Renewable energy may also play a role in advanced desalination technologies. In addition to the collaboration between the UAE’s Masdar and Chinese photovoltaic firms, San Francisco’s WaterFX firm is developing a solar-thermal desalination technology in California’s Panoche Water and Drainage District in the Central Valley. The aim is to produce agricultural irrigation water from wastewater, drainage water, runoff, saline groundwater, and industrial process water. The project uses parabolic solar collectors to heat mineral oil that then flows to a heat pump, and the heat pump distills the feedwater.
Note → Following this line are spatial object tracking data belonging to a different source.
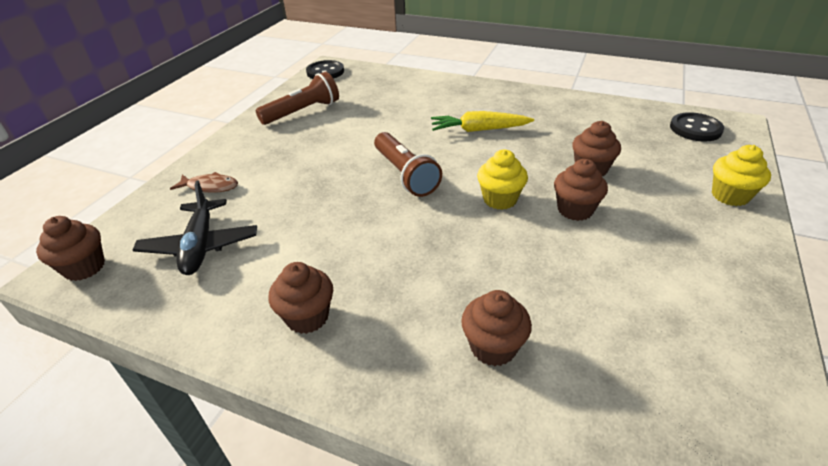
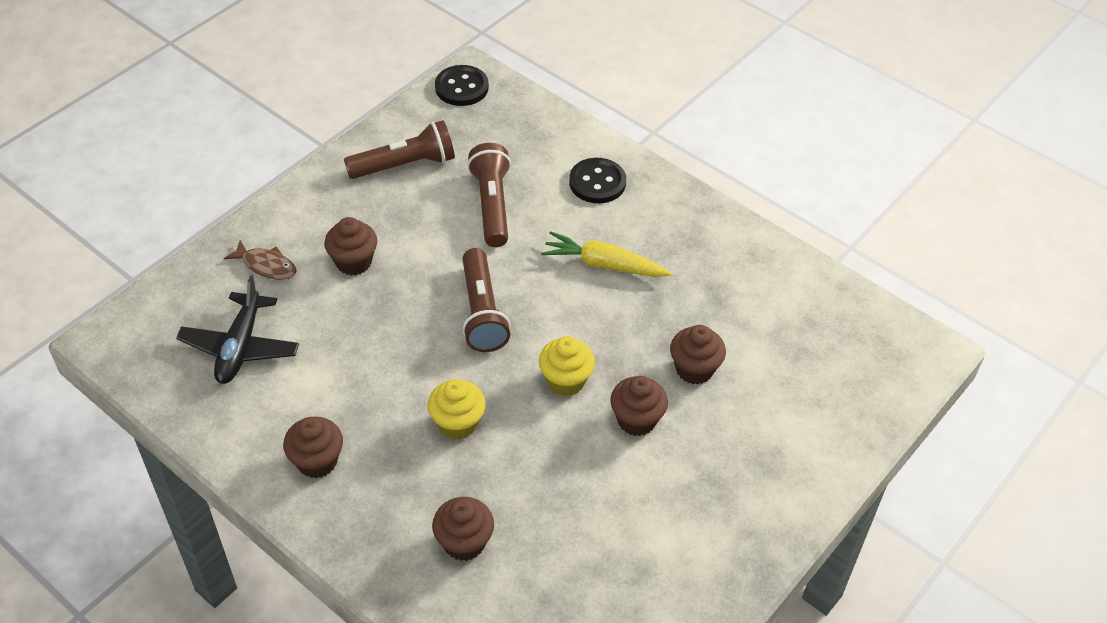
camera: 15 degrees right, 10 degrees up
(84, 267) = (129, 340): brown cupcake -> brown cupcake (353, 262)
(378, 118) = (492, 205): none -> brown flashlight
(695, 129) = (871, 345): black button -> black button (597, 182)
(730, 196) = (819, 455): yellow cupcake -> yellow cupcake (457, 423)

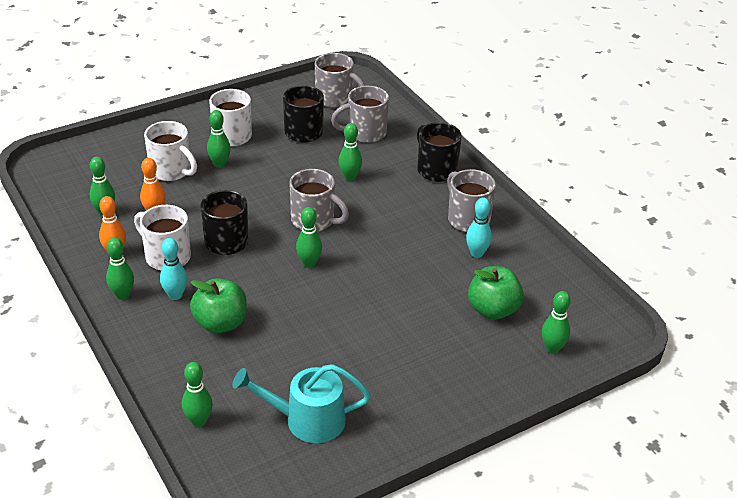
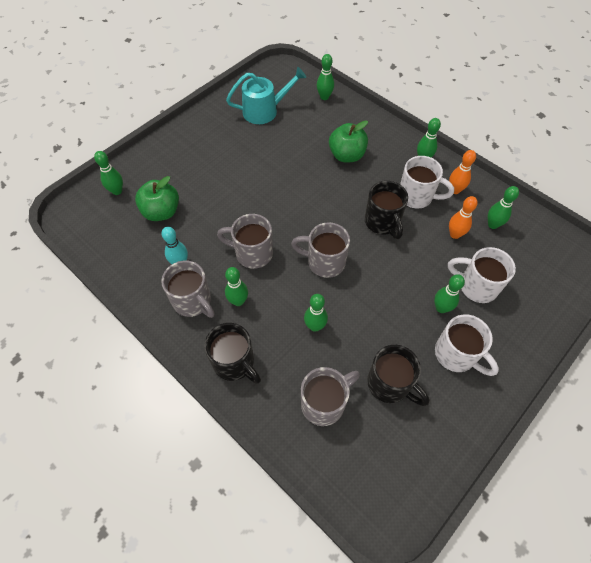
camera: 165 degrees right, 20 degrees up
(175, 295) = (389, 167): turquoise bowling pin -> none
(309, 263) = (310, 218): green bowling pin -> green bowling pin (238, 301)
(335, 99) = (382, 462): grey mug -> grey mug (252, 253)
Nuclear, meanwhile, remains an oft-discussed but little-used energy source for desalination. According to the World Nuclear Association, most of the few nuclear plants worldwide with operational desalination facilities use their output for plant make-up rather than supplying potable water. Though some attention is being devoted toward small nuclear as an energy source (see “Small Modular Reactors Speaking in Foreign Tongues” in the January 2015 issue), high costs are likely to continue to deter meaningful deployment of nuclear-powered desalination plants.

Forecasting whether any of these new technologies will survive the test of the market is impossible. Nor is it certain that the current surge in interest in desalination will continue. But many—from around the world—are betting substantial sums that it will. ■

Kennedy Maize is a frequent POWER contributor.